How Voluntary is the New VDC Program in New York State?
By Richard W. Goldstein. Richard W. Goldstein is a founding partner of Goldstein ]ones LLP, a law firm in New York, N .Y. The views expressed in this article are those of the author and not necessarily those of CCH or any other person.
As a matter of practice, under the previous voluntary disclosure compliance program in New York State, taxpayers disclosed their fact patterns and negotiated the terms of a disclosure agreement prior to voluntarily disclosing their identity. The former voluntary disclosure compliance program was truly voluntary in the sense that if a taxpayer could not agree on terms with the New York State Department of Taxation & Finance (the "Tax Department"), such a taxpayer was free to opt out of the process without "volunteering" his or her identity.
In technical services bureau memorandum number 6 of 2008 which discusses the new voluntary disclosure compliance program (the "VDC"), the Tax Department asserts its commitment to taxpayer confidentiality even if the taxpayer applies for entry into the VDC program but does not enter into the program. Although a technical services bureau memorandum does not have the weight of law, it does express the Tax Department's policy on important matters. Specifically TSB-M-08(6)C states:
If the taxpayer submits an application and a disclosure statement but then chooses not to use the VDC program, or if it is determined by the department that the taxpayer is not eligible for the program, the department cannot use the disclosure against the taxpayer in any proceeding or share the information with any other agency. Additionally on the same point TSB-M-08(6)C states:
The VDC law and the Tax Department's policies are intended to encourage taxpayers to make full, honest, and complete disclosures without fear that those disclosures may later be used against them. Under the VDC law, taxpayer disclosures (including all information and returns submitted by the taxpayer under the program) are confidential. They cannot be used by the department against the taxpayer or shared with any other agency, including the IRS, except where the taxpayer intentionally violates a compliance agreement under the VDC program (it should be noted that a change to the VDC law in 2009 clarifies that the Tax Department can share information on tax returns filed under the program with the IRS and other agencies that the Tax Department is authorized by law to share such information with regardless of the VDC program).
Absent such a violation by the taxpayer, the department will not use the disclosures against the taxpayer or share them with department personnel outside the VDC program. The department may, however, audit and examine the returns filed by the taxpayer as part of the VDC program.
If a taxpayer applies but does not enter the VDC program, the information provided by the taxpayer cannot be used by the department for any purpose and will not be shared with any other agency.

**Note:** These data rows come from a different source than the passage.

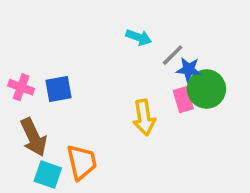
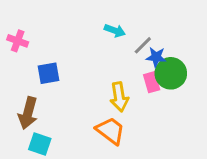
pink cross: (21, 87) -> (18, 41), moved
brown arrow: (34, 137) -> (28, 113), turned 40
orange trapezoid: (82, 162) -> (110, 131), moved, turned -40

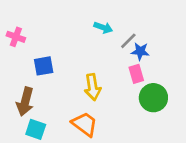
green circle: (171, 73) -> (153, 98), moved
yellow arrow: (119, 97) -> (93, 87), moved
orange trapezoid: (110, 131) -> (85, 124), moved

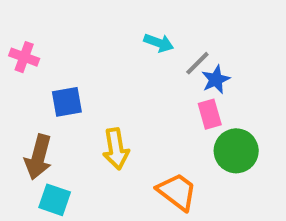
blue star: (140, 51) -> (216, 79), turned -30
yellow arrow: (93, 87) -> (116, 149), moved
orange trapezoid: (85, 124) -> (177, 192), moved

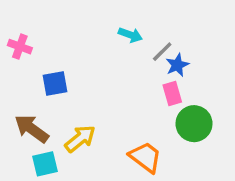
yellow arrow: (116, 149) -> (80, 139), moved, turned -120
brown arrow: (38, 157) -> (32, 129), turned 111
cyan square: (55, 200) -> (45, 164), turned -32

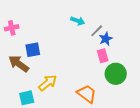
pink cross: (20, 47) -> (12, 28), turned -32
brown arrow: (32, 129) -> (19, 64), moved

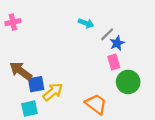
pink cross: (12, 28) -> (13, 22), moved
blue square: (33, 50) -> (36, 84), moved

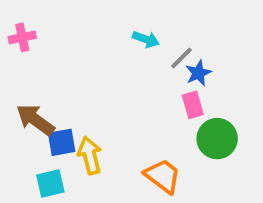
yellow arrow: (53, 92) -> (90, 155), turned -65

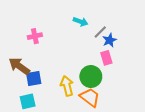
pink cross: (22, 37) -> (35, 36), moved
green circle: (217, 139) -> (91, 77), moved
yellow arrow: (90, 155) -> (67, 86), moved

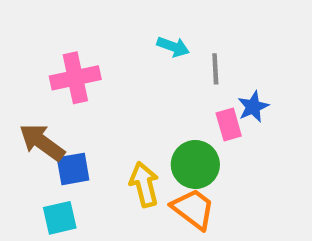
gray line: (100, 32) -> (215, 69), turned -48
pink cross: (35, 36) -> (75, 78), size x1.5
blue star: (110, 40) -> (253, 107), moved

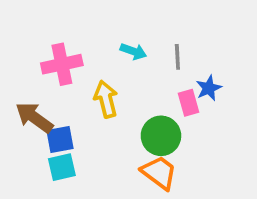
cyan arrow: (173, 47) -> (133, 51), moved
yellow arrow: (144, 184) -> (106, 99), moved
cyan square: (60, 218) -> (62, 167), moved

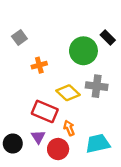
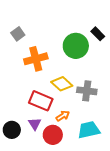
orange cross: (39, 65) -> (36, 59), size x1.6
gray cross: (97, 86) -> (87, 91), moved
orange arrow: (69, 128) -> (63, 116), turned 80

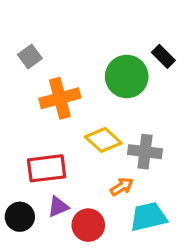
red rectangle: (41, 101) -> (47, 168), moved, turned -30
orange arrow: (63, 116) -> (122, 187), moved
purple triangle: (35, 124) -> (58, 207), turned 40

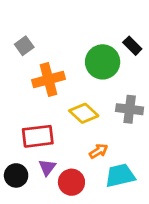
gray cross: (145, 152) -> (130, 109), moved
purple triangle: (58, 207) -> (47, 167), turned -30

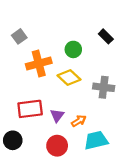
green circle: (103, 62) -> (73, 49), moved, size x0.6
yellow diamond: (84, 113) -> (69, 78), moved
purple triangle: (47, 167) -> (57, 115), moved

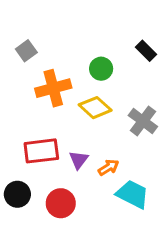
gray cross: (104, 87) -> (143, 121), turned 30
cyan trapezoid: (96, 140) -> (132, 194), turned 40
red circle: (57, 146) -> (61, 203), moved

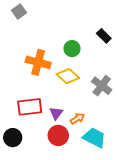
gray square: (26, 51) -> (19, 12), moved
orange cross: (53, 88) -> (38, 62), turned 30
red circle: (61, 203) -> (58, 135), moved

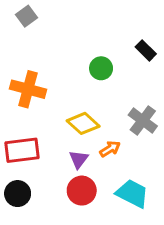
orange cross: (38, 62) -> (28, 89), moved
yellow diamond: (68, 76) -> (83, 123), moved
red rectangle: (30, 107) -> (22, 150), moved
orange arrow: (77, 119) -> (110, 149), moved

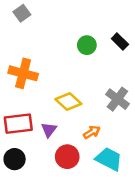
green circle: (101, 68) -> (87, 45), moved
orange arrow: (110, 149) -> (92, 132), moved
purple triangle: (79, 159) -> (49, 130), moved

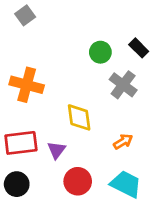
gray cross: (117, 99) -> (123, 85), moved
yellow diamond: (68, 102) -> (79, 117), turned 40
orange arrow: (92, 132) -> (123, 142), moved

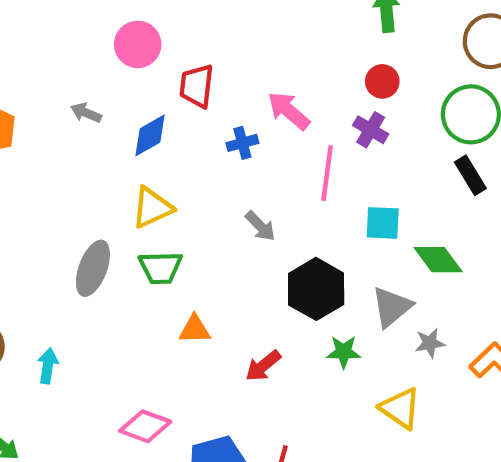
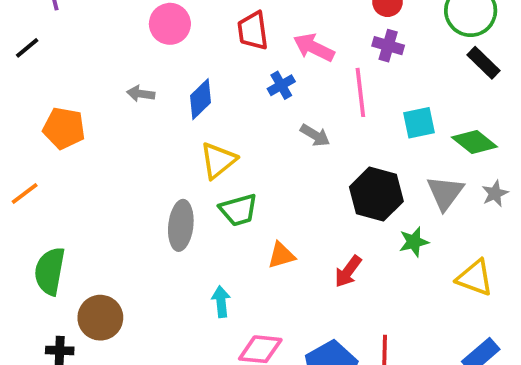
red trapezoid: (197, 86) -> (253, 31), moved
gray arrow: (260, 226) -> (315, 135), moved
gray star: (430, 343) -> (495, 193), moved
cyan arrow: (48, 366) -> (221, 302), moved

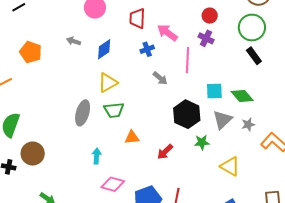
cyan square: (419, 123) -> (214, 91), moved

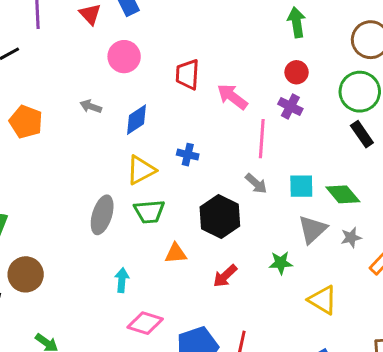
blue cross: (147, 49) -> (188, 155), moved, turned 32
gray arrow: (160, 78) -> (256, 184), moved
black hexagon: (187, 114) -> (220, 216), moved

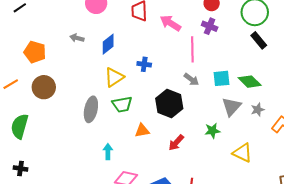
brown circle: (26, 274) -> (44, 87), moved

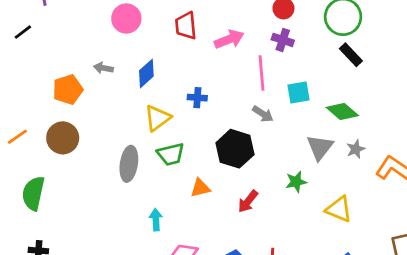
pink arrow: (170, 23) -> (229, 39), turned 130
orange pentagon: (35, 52) -> (68, 90), moved, turned -30
cyan square: (222, 78) -> (299, 92), moved

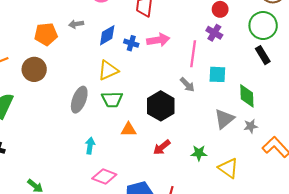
pink arrow: (229, 39) -> (158, 40), moved
gray arrow: (103, 68) -> (76, 24), turned -32
blue cross: (197, 98) -> (131, 43), moved
green diamond: (342, 112) -> (247, 96), turned 35
green star: (296, 182) -> (199, 153), moved

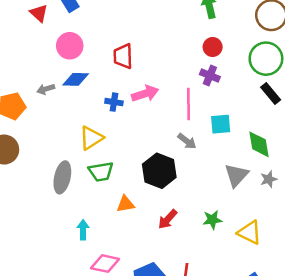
blue diamond: (107, 35) -> (76, 79), moved, turned 40

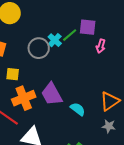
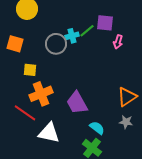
cyan cross: (55, 40) -> (72, 36), turned 32
purple trapezoid: (52, 94) -> (77, 103), moved
cyan semicircle: (78, 109) -> (97, 128), moved

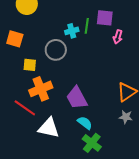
green line: (87, 31) -> (87, 26), turned -42
gray circle: (56, 44) -> (56, 50), moved
cyan semicircle: (97, 128) -> (85, 123), moved

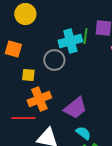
cyan cross: (72, 31) -> (70, 41), size x1.6
purple trapezoid: (77, 98) -> (75, 108), turned -100
red line: (25, 108) -> (23, 118), turned -35

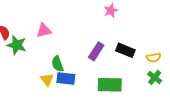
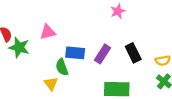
black rectangle: (125, 50) -> (133, 53), turned 42
blue rectangle: (66, 78) -> (75, 53), moved

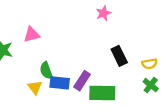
blue rectangle: (75, 53) -> (60, 83), moved
purple rectangle: (102, 54) -> (82, 81), moved

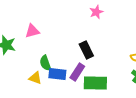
black rectangle: (119, 56) -> (86, 50), moved
yellow triangle: (35, 87) -> (35, 78), turned -32

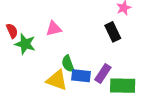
black rectangle: (86, 50) -> (113, 32), moved
yellow triangle: (35, 78) -> (57, 80), size x1.5

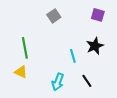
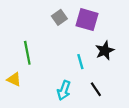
purple square: (98, 15) -> (87, 20), moved, size x1.5
yellow triangle: (21, 72) -> (14, 79), moved

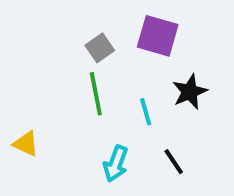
gray square: (59, 17) -> (100, 48), moved
green line: (27, 53) -> (96, 94), moved

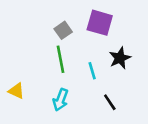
cyan arrow: (116, 164) -> (61, 100), moved

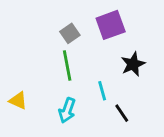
purple square: (100, 23) -> (111, 25), turned -36
cyan line: (92, 71) -> (102, 91), moved

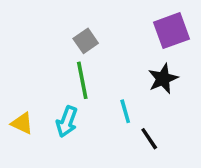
purple square: (111, 25) -> (172, 31), moved
cyan arrow: (67, 110) -> (67, 122), moved

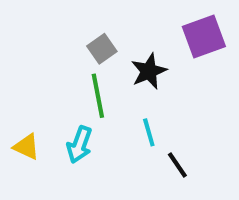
black star: (163, 79) -> (149, 71), moved

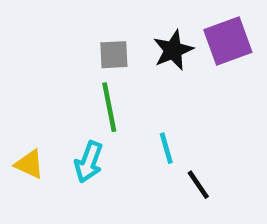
gray square: (102, 49) -> (114, 55), turned 32
black star: (149, 71) -> (173, 50), moved

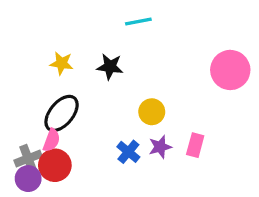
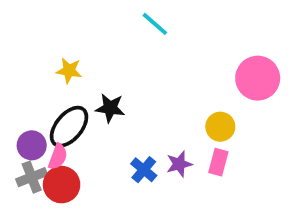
cyan line: (138, 22) -> (155, 24), turned 52
black star: (110, 67) -> (110, 108), moved
yellow circle: (152, 112) -> (220, 127), moved
purple circle: (28, 179) -> (32, 145), moved

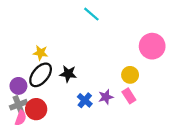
yellow star: (69, 71) -> (41, 53), moved
black star: (110, 108) -> (68, 74), moved
pink semicircle: (58, 157) -> (21, 118), moved
pink rectangle: (218, 162) -> (129, 96), turned -48

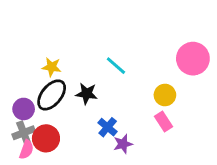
cyan line: (91, 14) -> (116, 66), moved
purple star: (106, 97) -> (123, 144), moved

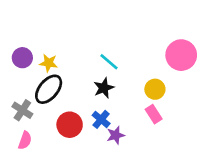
black star: (87, 94) -> (104, 88), moved, turned -30
purple circle: (24, 109) -> (22, 58), moved
gray cross: (24, 133) -> (22, 110), moved, turned -36
red circle: (46, 138) -> (70, 125), moved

What is troubling is that in the last paragraph quoted above from TSB-M-08 (6)C does not state that if taxpayer applies but does not enter the VDC program, the identity of the taxpayer will not be shared with any department personnel outside the VDC program. Such an assurance is specifically made by the Tax Department in the preceding paragraph with respect to taxpayers.
who enter the VDC program and do not violate the terms of the compliance agreement. Without a similar assurance, can ataxpayer rest assured that their identity will not be revealed to audit personnel who work outside of the VDC program? Will such taxpayers show up on a short list of people or entities to be audited? The assurance that the Tax Department cannot use information provided by a taxpayer who applies but does not enter the VDC program falls short of the mark.
A commitment to safeguard a taxpayer's identity from audit personnel working outside of the VDC program would preserve a significant taxpayer enticement existing under the former voluntary disclosure process. While taxpayers should always do the right thing and pay their taxes, the very existence of a VDC program is based on the realization that it does not always happen. With this in mind, it is foreseeable that some taxpayers will not take advantage of the VDC program because they must disclose their identities before they can execute a voluntary disclosure agreement with the Tax Department. That is a shame given that this situation could easily be fixed.